The decade-long debate over the gut-brain axis has become a massive distraction. The real story is the proteolytic mandate. We've long viewed internal proteostasis—the rhythmic degradation of damaged proteins—as an autonomous genomic program, but it isn’t. It’s a subsidiary of microbial metabolism.

Look at Cullin-Ring Ligases (CRLs). These are the molecular executioners responsible for clearing roughly 20% of the proteome, from cell-cycle regulators to misfolded junk. But CRLs stay inert unless they're activated by NEDD8, a small protein modifier that acts like a toggle switch. This process, neddylation, is the heartbeat of cellular timekeeping. The evidence suggests our microbes are the ones actually flipping that switch.

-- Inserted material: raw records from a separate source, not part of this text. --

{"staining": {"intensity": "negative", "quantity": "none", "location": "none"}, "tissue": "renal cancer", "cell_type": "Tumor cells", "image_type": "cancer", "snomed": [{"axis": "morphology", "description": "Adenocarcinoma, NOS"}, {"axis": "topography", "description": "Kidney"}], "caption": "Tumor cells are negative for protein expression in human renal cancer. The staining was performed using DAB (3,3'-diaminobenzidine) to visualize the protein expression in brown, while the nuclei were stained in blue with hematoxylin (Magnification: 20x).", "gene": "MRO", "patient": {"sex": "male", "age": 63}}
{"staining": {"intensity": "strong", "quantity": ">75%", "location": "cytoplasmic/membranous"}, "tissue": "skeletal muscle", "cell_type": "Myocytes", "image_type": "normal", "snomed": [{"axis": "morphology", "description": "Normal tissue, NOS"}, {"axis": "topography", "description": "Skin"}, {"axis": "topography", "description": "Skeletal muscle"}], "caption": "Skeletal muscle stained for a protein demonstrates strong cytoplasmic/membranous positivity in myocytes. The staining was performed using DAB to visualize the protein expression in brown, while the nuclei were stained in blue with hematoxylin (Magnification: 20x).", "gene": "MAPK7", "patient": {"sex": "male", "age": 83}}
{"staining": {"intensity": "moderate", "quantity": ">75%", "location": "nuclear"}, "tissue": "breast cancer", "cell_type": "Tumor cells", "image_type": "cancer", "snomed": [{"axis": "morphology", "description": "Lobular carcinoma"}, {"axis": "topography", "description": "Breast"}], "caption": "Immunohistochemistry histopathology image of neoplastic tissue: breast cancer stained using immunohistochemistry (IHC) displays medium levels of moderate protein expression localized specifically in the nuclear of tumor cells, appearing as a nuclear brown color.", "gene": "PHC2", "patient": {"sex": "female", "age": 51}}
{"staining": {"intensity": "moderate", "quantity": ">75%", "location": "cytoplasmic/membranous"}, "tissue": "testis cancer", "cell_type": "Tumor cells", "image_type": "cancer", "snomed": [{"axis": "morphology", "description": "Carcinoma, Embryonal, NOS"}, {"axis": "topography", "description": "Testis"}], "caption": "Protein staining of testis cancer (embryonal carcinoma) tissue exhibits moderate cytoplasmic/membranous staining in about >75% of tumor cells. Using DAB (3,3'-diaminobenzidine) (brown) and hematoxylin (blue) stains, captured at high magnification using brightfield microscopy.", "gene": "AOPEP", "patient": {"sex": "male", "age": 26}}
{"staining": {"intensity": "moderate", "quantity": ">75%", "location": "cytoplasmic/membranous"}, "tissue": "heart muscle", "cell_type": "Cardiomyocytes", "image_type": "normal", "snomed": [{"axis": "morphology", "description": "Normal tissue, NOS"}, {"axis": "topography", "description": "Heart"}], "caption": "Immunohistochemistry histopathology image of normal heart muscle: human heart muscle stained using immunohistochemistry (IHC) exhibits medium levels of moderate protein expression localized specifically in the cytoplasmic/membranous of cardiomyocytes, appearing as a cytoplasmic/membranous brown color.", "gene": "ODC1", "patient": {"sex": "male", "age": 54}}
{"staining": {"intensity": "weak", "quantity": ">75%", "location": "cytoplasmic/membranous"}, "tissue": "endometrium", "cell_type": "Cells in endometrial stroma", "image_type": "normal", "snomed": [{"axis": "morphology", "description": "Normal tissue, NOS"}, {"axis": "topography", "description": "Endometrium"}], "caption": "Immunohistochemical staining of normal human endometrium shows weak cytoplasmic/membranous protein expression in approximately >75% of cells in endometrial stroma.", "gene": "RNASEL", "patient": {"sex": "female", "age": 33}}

Bacterial metabolites like short-chain fatty acids and indole derivatives don’t just "signal" to the host; they modulate the E3 ligase landscape. A specific microbial metabolite profile does more than influence health—it sets the neddylation threshold for the entire system. It decides which proteins live and which are sent to the furnace.

We’ve effectively handed the keys to our cellular maintenance over to a fluctuating colony of strangers. When we observe aging as a failure of proteostasis, we might actually be seeing the results of a microbial walkout.

If we want to fix the Neddylation Clock, we can’t just look at human genetics. We need a high-resolution map of inter-kingdom protein tagging. We’re currently pouring billions into synthetic CRL inhibitors for cancer and aging while ignoring the fact that our gut is already a massive, unregulated pharmacy for these exact mechanisms.

I'm looking for collaborators to build a metabolome-to-neddylation screen. We need to identify which bacterial species extend our proteostatic life and which ones are actively sabotaging the clock. This is the missing link in longevity—the realization that our cells aren’t the masters of their own destiny; they’re just the hardware running a microbial operating system.